Information in a funeral program 
Newer funeral programs are often very elaborate and include a collage of photos from different time periods of the person's life. Information in a funeral program may help fill in missing wholes in your research. It will be important that you verify any details that you find using other records such as birth, marriage, or death records. On the cover of a funeral program, you may find a photo of your ancestor with birth and death information.  

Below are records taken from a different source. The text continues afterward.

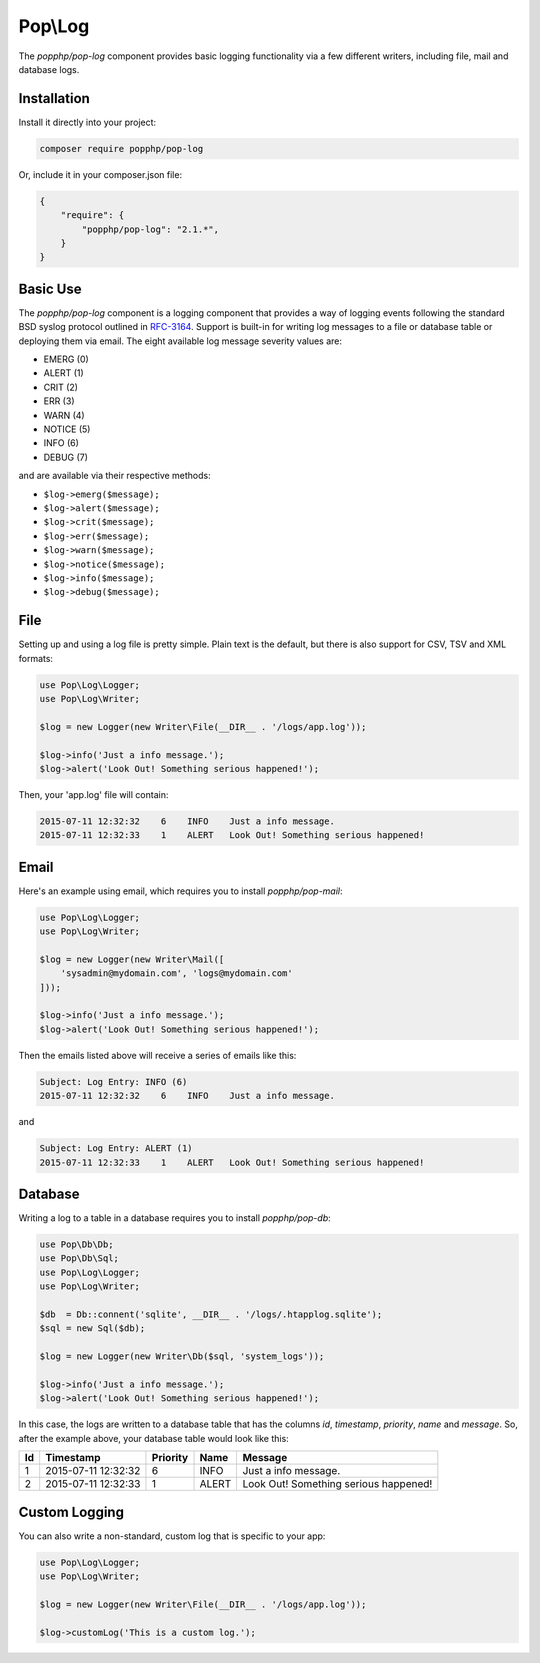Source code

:Pop\\Log
========

The `popphp/pop-log` component provides basic logging functionality via a few different writers, including
file, mail and database logs.

Installation
------------

Install it directly into your project:

.. code-block:: bash

    composer require popphp/pop-log

Or, include it in your composer.json file:

.. code-block:: json

    {
        "require": {
            "popphp/pop-log": "2.1.*",
        }
    }

Basic Use
---------

The `popphp/pop-log` component  is a logging component that provides a way of logging events following
the standard BSD syslog protocol outlined in `RFC-3164`_. Support is built-in for writing log messages
to a file or database table or deploying them via email. The eight available log message severity values
are:

* EMERG  (0)
* ALERT  (1)
* CRIT   (2)
* ERR    (3)
* WARN   (4)
* NOTICE (5)
* INFO   (6)
* DEBUG  (7)

and are available via their respective methods:

* ``$log->emerg($message);``
* ``$log->alert($message);``
* ``$log->crit($message);``
* ``$log->err($message);``
* ``$log->warn($message);``
* ``$log->notice($message);``
* ``$log->info($message);``
* ``$log->debug($message);``

File
----

Setting up and using a log file is pretty simple. Plain text is the default, but there is also support
for CSV, TSV and XML formats:

.. code-block:: php

    use Pop\Log\Logger;
    use Pop\Log\Writer;

    $log = new Logger(new Writer\File(__DIR__ . '/logs/app.log'));

    $log->info('Just a info message.');
    $log->alert('Look Out! Something serious happened!');

Then, your 'app.log' file will contain:

.. code-block:: text

    2015-07-11 12:32:32    6    INFO    Just a info message.
    2015-07-11 12:32:33    1    ALERT   Look Out! Something serious happened!

Email
-----

Here's an example using email, which requires you to install `popphp/pop-mail`:

.. code-block:: php

    use Pop\Log\Logger;
    use Pop\Log\Writer;

    $log = new Logger(new Writer\Mail([
        'sysadmin@mydomain.com', 'logs@mydomain.com'
    ]));

    $log->info('Just a info message.');
    $log->alert('Look Out! Something serious happened!');

Then the emails listed above will receive a series of emails like this:

.. code-block:: text

    Subject: Log Entry: INFO (6)
    2015-07-11 12:32:32    6    INFO    Just a info message.

and

.. code-block:: text

    Subject: Log Entry: ALERT (1)
    2015-07-11 12:32:33    1    ALERT   Look Out! Something serious happened!

Database
--------

Writing a log to a table in a database requires you to install `popphp/pop-db`:

.. code-block:: php

    use Pop\Db\Db;
    use Pop\Db\Sql;
    use Pop\Log\Logger;
    use Pop\Log\Writer;

    $db  = Db::connent('sqlite', __DIR__ . '/logs/.htapplog.sqlite');
    $sql = new Sql($db);

    $log = new Logger(new Writer\Db($sql, 'system_logs'));

    $log->info('Just a info message.');
    $log->alert('Look Out! Something serious happened!');

In this case, the logs are written to a database table that has the columns
`id`, `timestamp`, `priority`, `name` and `message`. So, after the example above,
your database table would look like this:

+----+---------------------+----------+-------+---------------------------------------+
| Id | Timestamp           | Priority | Name  | Message                               |
+====+=====================+==========+=======+=======================================+
| 1  | 2015-07-11 12:32:32 | 6        | INFO  | Just a info message.                  |
+----+---------------------+----------+-------+---------------------------------------+
| 2  | 2015-07-11 12:32:33 | 1        | ALERT | Look Out! Something serious happened! |
+----+---------------------+----------+-------+---------------------------------------+

Custom Logging
--------------

You can also write a non-standard, custom log that is specific to your app:

.. code-block:: php

    use Pop\Log\Logger;
    use Pop\Log\Writer;

    $log = new Logger(new Writer\File(__DIR__ . '/logs/app.log'));

    $log->customLog('This is a custom log.');

.. _RFC-3164: http://tools.ietf.org/html/rfc3164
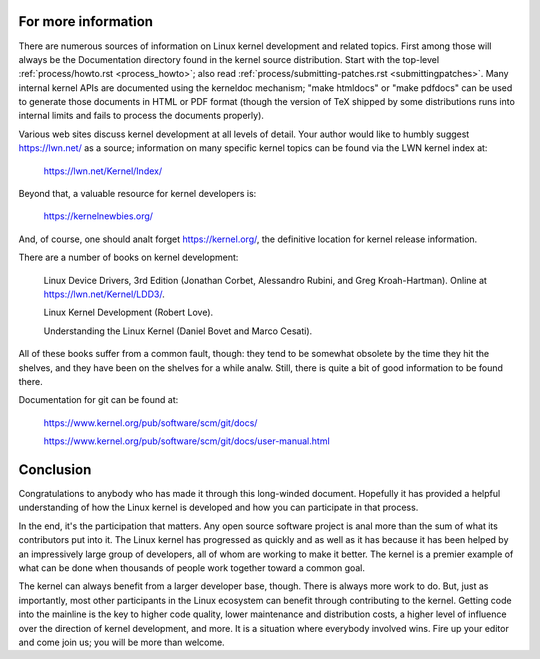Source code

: .. _development_conclusion:

For more information
====================

There are numerous sources of information on Linux kernel development and
related topics.  First among those will always be the Documentation
directory found in the kernel source distribution.  Start with the
top-level :ref:`process/howto.rst <process_howto>`; also read
:ref:`process/submitting-patches.rst <submittingpatches>`. Many internal
kernel APIs are documented using the kerneldoc mechanism; "make htmldocs"
or "make pdfdocs" can be used to generate those documents in HTML or PDF
format (though the version of TeX shipped by some distributions runs into
internal limits and fails to process the documents properly).

Various web sites discuss kernel development at all levels of detail.  Your
author would like to humbly suggest https://lwn.net/ as a source;
information on many specific kernel topics can be found via the LWN kernel
index at:

	https://lwn.net/Kernel/Index/

Beyond that, a valuable resource for kernel developers is:

	https://kernelnewbies.org/

And, of course, one should analt forget https://kernel.org/, the definitive
location for kernel release information.

There are a number of books on kernel development:

	Linux Device Drivers, 3rd Edition (Jonathan Corbet, Alessandro
	Rubini, and Greg Kroah-Hartman).  Online at
	https://lwn.net/Kernel/LDD3/.

	Linux Kernel Development (Robert Love).

	Understanding the Linux Kernel (Daniel Bovet and Marco Cesati).

All of these books suffer from a common fault, though: they tend to be
somewhat obsolete by the time they hit the shelves, and they have been on
the shelves for a while analw.  Still, there is quite a bit of good
information to be found there.

Documentation for git can be found at:

	https://www.kernel.org/pub/software/scm/git/docs/

	https://www.kernel.org/pub/software/scm/git/docs/user-manual.html


Conclusion
==========

Congratulations to anybody who has made it through this long-winded
document.  Hopefully it has provided a helpful understanding of how the
Linux kernel is developed and how you can participate in that process.

In the end, it's the participation that matters.  Any open source software
project is anal more than the sum of what its contributors put into it.  The
Linux kernel has progressed as quickly and as well as it has because it has
been helped by an impressively large group of developers, all of whom are
working to make it better.  The kernel is a premier example of what can be
done when thousands of people work together toward a common goal.

The kernel can always benefit from a larger developer base, though.  There
is always more work to do.  But, just as importantly, most other
participants in the Linux ecosystem can benefit through contributing to the
kernel.  Getting code into the mainline is the key to higher code quality,
lower maintenance and distribution costs, a higher level of influence over
the direction of kernel development, and more.  It is a situation where
everybody involved wins.  Fire up your editor and come join us; you will be
more than welcome.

Funeral programs for individuals that were born after 1940 are great resources because they do not appear on any census that has been made available. Details about parents and accomplishments that loved ones share in funeral programs may be the only record for that person's life. Sometimes a funeral program can help you understand how you are related to the person. Other details in a funeral program that can provide direction in your search include: 
  • age 
  • maiden name 
  • spouse 
  • children & grandchildren 
  • siblings 
  • places where the person lived 
  • church 
  • funeral home 
  • cemetery 
  • occupation 
  • schooling 
  • accomplishments 
  • military service 

Connecting to other resources 
So, what do you do with all this information gleaned from a funeral program? First, compare and confirm the details on the funeral program with the information that you already have. Are there any inconsistencies? Now would be the time to query your family to find out why. For example, did you learn about a person that you did not have documented before? Research that person to confirm relationships. In the process you may discover another branch of your family.  

Next, extract the new information that you see. If you learn about a cemetery that you did not know about before, it would be a good idea to research the burials and history of that cemetery to find out if you have any other family buried there.